LONDON (Reuters) - Senior members of the government are becoming convinced of the need for a phased British departure from the European Union to help protect the economy, finance minister Philip Hammond said on Sunday.

 

Brexit minister David Davis heads to Brussels on Monday for a first full round of talks, with EU officials hoping the British government, yet to set out detailed proposals on several major issues, begins to show more urgency about doing a deal before Britain leaves the bloc in 2019.

 

Hammond, who supported remaining in the EU at last year's referendum, is seen as the voice of a so-called 'soft Brexit' within Prime Minister Theresa May's cabinet, favouring prioritising trade ties with the EU over curbing immigration.

 

With May weakened by a failed election gamble last month which saw her Conservatives lose their parliamentary majority, Britain's weekend papers were full of stories of infighting as cabinet colleagues reportedly vie for her job.

**DATA SHOWN**.

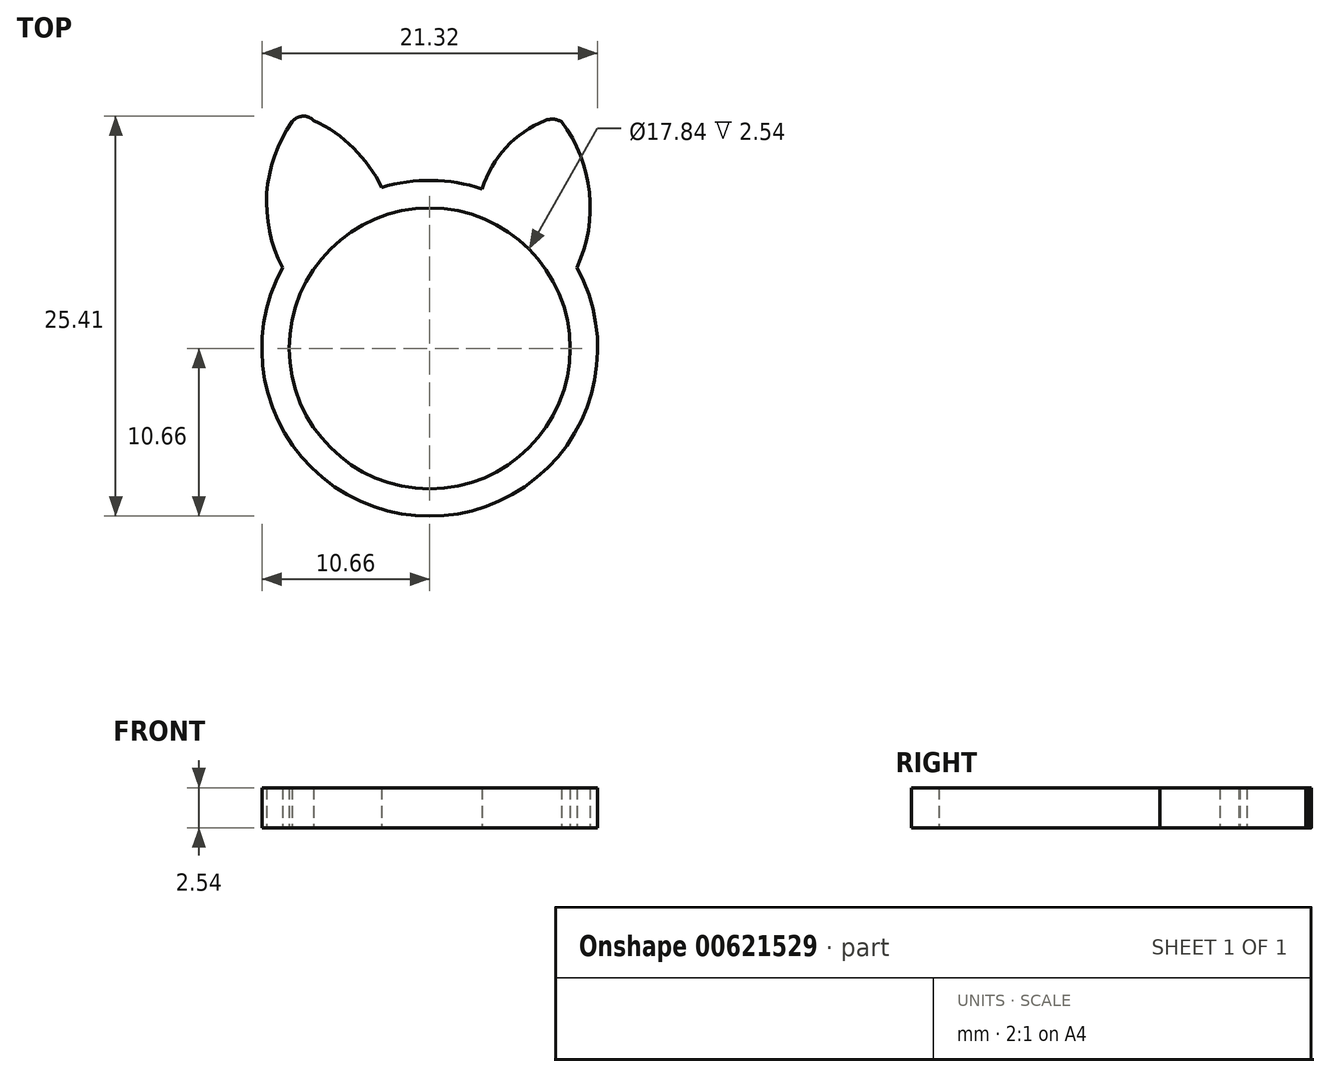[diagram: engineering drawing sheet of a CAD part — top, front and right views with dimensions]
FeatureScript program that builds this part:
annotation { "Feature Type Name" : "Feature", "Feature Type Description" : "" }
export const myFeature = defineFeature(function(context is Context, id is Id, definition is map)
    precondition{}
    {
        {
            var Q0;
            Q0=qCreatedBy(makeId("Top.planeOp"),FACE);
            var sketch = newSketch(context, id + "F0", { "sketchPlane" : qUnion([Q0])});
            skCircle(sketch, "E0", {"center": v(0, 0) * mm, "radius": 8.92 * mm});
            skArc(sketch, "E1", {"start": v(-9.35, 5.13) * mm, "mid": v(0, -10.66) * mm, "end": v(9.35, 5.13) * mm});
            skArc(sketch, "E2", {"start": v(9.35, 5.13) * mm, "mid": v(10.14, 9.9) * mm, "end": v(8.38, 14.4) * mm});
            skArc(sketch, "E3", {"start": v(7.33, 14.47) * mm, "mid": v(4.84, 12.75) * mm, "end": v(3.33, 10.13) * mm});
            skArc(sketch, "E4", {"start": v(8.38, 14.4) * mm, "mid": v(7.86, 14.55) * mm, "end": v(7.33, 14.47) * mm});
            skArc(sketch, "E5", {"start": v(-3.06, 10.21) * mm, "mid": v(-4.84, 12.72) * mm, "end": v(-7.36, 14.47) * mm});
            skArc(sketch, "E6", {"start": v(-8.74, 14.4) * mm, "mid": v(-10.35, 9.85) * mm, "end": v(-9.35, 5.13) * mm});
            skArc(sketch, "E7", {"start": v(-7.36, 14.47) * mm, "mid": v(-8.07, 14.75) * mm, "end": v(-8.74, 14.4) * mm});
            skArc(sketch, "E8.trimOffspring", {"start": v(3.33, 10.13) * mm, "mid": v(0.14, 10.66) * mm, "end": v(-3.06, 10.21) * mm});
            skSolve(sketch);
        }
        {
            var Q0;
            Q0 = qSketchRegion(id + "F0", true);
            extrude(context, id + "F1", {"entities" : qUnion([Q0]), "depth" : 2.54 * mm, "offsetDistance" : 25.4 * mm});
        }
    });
...
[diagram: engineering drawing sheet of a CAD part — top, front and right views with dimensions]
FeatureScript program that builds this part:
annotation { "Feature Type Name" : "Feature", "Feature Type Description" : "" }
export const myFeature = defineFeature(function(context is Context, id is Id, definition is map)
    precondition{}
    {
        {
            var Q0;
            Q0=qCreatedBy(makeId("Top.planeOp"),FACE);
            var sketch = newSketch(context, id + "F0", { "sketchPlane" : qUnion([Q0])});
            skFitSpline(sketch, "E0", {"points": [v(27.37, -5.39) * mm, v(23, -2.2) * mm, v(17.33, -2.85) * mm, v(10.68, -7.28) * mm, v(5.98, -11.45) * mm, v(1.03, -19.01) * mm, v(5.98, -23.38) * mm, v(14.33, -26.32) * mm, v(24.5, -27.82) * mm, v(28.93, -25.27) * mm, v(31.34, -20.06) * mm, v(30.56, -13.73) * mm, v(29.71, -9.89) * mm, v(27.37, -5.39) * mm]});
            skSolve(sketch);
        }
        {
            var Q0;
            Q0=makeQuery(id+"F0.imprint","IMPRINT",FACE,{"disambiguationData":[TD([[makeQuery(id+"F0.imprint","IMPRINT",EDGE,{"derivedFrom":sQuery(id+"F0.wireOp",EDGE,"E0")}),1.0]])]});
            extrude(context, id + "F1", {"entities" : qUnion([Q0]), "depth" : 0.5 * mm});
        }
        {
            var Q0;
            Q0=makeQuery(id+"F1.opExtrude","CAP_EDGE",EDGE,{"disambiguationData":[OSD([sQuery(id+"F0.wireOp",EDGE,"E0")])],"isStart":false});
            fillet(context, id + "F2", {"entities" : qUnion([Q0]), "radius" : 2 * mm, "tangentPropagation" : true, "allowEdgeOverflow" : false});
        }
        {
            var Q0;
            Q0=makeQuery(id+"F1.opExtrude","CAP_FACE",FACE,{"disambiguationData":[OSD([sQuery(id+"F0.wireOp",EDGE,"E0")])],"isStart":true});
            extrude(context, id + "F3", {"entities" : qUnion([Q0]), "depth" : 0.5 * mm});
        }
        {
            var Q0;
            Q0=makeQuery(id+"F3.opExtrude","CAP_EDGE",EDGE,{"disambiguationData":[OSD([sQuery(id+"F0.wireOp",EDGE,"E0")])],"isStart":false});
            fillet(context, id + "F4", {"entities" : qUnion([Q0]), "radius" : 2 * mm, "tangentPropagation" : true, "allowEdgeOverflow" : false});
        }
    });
...
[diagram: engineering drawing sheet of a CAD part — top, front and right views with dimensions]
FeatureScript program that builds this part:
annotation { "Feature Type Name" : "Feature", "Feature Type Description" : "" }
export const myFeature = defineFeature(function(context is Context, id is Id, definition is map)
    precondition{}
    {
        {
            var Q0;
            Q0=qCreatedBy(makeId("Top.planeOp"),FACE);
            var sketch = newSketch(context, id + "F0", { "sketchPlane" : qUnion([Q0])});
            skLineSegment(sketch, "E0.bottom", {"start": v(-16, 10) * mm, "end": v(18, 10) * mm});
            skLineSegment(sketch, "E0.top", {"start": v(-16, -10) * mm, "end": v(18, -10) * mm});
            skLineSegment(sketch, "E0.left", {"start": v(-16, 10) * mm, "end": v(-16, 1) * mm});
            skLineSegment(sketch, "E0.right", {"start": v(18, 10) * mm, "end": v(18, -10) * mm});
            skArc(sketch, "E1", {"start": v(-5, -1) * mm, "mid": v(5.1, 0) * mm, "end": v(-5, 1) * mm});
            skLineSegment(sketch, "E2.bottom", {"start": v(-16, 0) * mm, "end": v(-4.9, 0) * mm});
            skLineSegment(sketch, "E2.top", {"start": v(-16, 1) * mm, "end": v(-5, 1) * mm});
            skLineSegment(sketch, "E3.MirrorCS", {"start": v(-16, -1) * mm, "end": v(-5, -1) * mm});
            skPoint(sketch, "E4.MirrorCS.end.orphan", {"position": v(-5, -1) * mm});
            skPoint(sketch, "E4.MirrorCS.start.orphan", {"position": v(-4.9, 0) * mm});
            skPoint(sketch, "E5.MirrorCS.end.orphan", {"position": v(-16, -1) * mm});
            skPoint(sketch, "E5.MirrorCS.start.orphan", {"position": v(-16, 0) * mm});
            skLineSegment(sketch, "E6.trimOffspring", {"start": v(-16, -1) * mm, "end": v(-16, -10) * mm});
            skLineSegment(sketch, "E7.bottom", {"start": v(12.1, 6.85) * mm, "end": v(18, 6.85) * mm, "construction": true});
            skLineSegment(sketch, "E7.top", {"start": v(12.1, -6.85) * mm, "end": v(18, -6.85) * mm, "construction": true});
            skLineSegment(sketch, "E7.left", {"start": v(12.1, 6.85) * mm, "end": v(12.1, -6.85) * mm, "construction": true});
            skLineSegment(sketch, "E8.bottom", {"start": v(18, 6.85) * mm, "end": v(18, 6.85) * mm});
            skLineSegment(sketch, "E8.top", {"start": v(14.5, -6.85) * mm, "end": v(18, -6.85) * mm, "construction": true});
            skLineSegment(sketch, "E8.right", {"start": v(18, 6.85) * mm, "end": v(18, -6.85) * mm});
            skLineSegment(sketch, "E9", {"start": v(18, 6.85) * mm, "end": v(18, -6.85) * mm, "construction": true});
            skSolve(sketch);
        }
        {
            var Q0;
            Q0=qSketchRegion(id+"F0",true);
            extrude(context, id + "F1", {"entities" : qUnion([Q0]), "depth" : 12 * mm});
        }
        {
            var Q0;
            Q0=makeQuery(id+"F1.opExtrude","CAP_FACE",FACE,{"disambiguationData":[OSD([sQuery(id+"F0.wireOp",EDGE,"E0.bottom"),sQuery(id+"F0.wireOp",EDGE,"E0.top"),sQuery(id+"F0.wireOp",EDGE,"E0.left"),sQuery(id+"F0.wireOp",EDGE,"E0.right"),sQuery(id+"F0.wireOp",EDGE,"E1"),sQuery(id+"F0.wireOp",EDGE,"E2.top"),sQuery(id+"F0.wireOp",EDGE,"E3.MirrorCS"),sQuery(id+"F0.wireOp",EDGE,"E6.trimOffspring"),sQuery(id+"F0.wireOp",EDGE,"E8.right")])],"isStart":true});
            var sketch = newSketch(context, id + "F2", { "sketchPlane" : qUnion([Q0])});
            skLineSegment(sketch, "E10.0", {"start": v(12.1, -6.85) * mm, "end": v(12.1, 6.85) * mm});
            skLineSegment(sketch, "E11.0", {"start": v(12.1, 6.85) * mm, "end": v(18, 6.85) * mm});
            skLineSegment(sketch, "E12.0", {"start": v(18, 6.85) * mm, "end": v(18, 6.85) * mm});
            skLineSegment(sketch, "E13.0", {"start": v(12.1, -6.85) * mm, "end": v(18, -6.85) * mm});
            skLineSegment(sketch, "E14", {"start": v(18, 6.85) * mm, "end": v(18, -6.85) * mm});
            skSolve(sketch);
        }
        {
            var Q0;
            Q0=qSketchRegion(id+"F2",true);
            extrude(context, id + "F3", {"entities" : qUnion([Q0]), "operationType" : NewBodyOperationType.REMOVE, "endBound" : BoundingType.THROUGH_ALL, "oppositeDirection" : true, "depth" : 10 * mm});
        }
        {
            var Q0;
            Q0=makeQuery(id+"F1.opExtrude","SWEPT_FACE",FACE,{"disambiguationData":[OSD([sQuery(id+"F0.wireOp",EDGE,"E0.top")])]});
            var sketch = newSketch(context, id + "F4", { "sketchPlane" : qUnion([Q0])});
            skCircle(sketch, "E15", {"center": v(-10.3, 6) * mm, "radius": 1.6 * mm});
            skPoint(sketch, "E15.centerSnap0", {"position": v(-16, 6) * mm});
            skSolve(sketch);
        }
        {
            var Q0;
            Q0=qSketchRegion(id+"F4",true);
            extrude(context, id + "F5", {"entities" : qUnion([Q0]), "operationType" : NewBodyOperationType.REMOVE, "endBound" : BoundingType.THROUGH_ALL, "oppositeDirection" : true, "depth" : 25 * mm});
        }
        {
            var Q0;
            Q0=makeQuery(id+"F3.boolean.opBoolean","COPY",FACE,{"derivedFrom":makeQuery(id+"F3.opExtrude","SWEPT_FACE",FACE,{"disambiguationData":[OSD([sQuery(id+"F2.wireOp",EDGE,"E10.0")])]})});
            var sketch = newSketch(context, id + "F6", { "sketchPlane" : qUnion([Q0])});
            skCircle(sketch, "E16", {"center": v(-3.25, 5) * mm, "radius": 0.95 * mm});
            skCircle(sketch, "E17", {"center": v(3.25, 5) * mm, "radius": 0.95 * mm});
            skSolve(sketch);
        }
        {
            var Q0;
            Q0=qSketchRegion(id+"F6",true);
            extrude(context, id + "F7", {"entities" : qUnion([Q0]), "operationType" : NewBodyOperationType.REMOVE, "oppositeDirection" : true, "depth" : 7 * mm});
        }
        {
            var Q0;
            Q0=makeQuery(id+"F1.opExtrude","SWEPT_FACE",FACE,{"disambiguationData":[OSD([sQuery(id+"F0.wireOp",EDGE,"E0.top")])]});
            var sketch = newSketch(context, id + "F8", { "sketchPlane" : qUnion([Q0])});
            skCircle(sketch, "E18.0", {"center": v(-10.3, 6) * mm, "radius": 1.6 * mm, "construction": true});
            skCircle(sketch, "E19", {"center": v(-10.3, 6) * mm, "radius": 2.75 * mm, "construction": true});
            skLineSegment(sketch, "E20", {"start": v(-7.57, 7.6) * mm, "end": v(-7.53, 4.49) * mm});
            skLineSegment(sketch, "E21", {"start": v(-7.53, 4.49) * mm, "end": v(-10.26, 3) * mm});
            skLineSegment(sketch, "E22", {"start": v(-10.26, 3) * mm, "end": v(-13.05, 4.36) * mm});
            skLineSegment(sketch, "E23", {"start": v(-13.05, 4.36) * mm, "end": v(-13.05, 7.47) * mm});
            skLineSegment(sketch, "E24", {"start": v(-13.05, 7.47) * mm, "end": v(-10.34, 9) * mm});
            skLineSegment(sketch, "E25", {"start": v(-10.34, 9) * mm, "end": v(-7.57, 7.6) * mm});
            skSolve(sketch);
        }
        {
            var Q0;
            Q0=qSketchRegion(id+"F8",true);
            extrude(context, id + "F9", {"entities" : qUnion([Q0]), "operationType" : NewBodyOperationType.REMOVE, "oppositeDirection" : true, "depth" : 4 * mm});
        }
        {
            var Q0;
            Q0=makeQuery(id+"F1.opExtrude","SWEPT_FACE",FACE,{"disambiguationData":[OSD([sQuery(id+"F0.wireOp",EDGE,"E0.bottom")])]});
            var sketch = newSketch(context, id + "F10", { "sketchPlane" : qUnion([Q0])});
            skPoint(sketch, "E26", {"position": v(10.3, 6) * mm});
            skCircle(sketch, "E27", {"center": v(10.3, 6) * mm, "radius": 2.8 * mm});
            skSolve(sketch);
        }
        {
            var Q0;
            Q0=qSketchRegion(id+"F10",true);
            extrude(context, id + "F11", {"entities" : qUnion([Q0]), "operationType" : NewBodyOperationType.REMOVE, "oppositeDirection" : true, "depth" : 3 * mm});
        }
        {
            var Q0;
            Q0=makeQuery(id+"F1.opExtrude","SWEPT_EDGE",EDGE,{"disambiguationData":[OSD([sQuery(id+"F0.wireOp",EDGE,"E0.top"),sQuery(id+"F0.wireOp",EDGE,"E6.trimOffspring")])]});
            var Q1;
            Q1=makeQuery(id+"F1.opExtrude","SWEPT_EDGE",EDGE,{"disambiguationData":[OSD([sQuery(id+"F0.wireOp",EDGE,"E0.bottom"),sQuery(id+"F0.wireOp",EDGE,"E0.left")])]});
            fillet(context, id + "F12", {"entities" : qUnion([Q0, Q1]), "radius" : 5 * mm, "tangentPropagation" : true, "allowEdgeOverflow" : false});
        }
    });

**TASKS AND EXERCISES**.
a - Can you reproduce the Brexit news report word for word, from "Brexit minister David" to "bloc in 2019."?
b - Can you carry on the Brexit news report from its last sentence?
The records play no part in what comes next.

**RESPONSE LIST**.
a -
Brexit minister David Davis heads to Brussels on Monday for a first full round of talks, with EU officials hoping the British government, yet to set out detailed proposals on several major issues, begins to show more urgency about doing a deal before Britain leaves the bloc in 2019.

b -
Hammond, regarded as one potential successor to May, has repeatedly talked about the need for a transitional deal, saying such an arrangement would see Britain replicate as much as possible the existing arrangements in order to minimise the impact on business.

 

Hammond said the majority of his colleagues now recognised this was "the right and sensible way to go".

 

"Five weeks ago the idea of a transition period was quite a new concept, I think now you would find that pretty much everybody around the cabinet table accepts that there will be some kind of transition," Hammond told BBC TV.

 

"I think you'll find the cabinet rallying around a position that maximises our negotiating leverage and gets the best possible deal for Britain."

 

Trade minister Liam Fox, who favours making a cleaner break with the bloc, said he did not have a problem with a transition period as long as it was for a limited duration and gave Britain the freedom to negotiate its own trade deals.

 

Hammond said the government needed to provide as much clarity as possible, as soon as possible, to restore business and consumer confidence and keep the economy moving.

 

"It is absolutely clear that businesses, where they have discretion over investment, where they can hold off, are doing so ... they are waiting for more clarity about what the future relationship with Europe will look like," he said.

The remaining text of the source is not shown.